Problem details: Rewrite the records starting at "catalogue / barcode: US 3237777" and ending at "order: Gentianales" as a two-column CSV headed field and value, with one row per record. Put each entry in its own quoted field and replace any line breaks with spaces.

══════

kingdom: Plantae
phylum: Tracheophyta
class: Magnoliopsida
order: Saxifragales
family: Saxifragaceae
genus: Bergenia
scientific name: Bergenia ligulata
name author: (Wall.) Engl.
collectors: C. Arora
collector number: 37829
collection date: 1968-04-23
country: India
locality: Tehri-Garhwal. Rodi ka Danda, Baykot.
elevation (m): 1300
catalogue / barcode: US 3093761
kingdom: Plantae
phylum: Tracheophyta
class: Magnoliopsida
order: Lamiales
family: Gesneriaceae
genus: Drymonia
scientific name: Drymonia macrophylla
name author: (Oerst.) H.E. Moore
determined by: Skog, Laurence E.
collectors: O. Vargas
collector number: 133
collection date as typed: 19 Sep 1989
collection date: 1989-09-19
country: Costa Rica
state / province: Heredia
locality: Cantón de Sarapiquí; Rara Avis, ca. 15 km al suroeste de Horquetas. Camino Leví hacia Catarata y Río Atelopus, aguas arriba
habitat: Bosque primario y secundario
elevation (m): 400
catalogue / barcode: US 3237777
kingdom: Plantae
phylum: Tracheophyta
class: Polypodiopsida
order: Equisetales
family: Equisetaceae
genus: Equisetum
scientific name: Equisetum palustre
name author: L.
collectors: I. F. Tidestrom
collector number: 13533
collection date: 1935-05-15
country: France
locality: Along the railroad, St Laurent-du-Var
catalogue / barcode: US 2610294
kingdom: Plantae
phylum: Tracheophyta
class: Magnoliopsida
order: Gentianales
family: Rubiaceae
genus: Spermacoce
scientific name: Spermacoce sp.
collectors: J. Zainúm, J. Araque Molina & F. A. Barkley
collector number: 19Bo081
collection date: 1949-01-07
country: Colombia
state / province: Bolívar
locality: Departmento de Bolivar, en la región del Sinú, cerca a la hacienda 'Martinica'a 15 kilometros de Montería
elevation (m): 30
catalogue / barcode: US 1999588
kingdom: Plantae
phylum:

══════

Correct response:
field,value
"catalogue / barcode:","US 3237777"
"kingdom:","Plantae"
"phylum:","Tracheophyta"
"class:","Polypodiopsida"
"order:","Equisetales"
"family:","Equisetaceae"
"genus:","Equisetum"
"scientific name:","Equisetum palustre"
"name author:","L."
"collectors:","I. F. Tidestrom"
"collector number:","13533"
"collection date:","1935-05-15"
"country:","France"
"locality:","Along the railroad, St Laurent-du-Var"
"catalogue / barcode:","US 2610294"
"kingdom:","Plantae"
"phylum:","Tracheophyta"
"class:","Magnoliopsida"
"order:","Gentianales"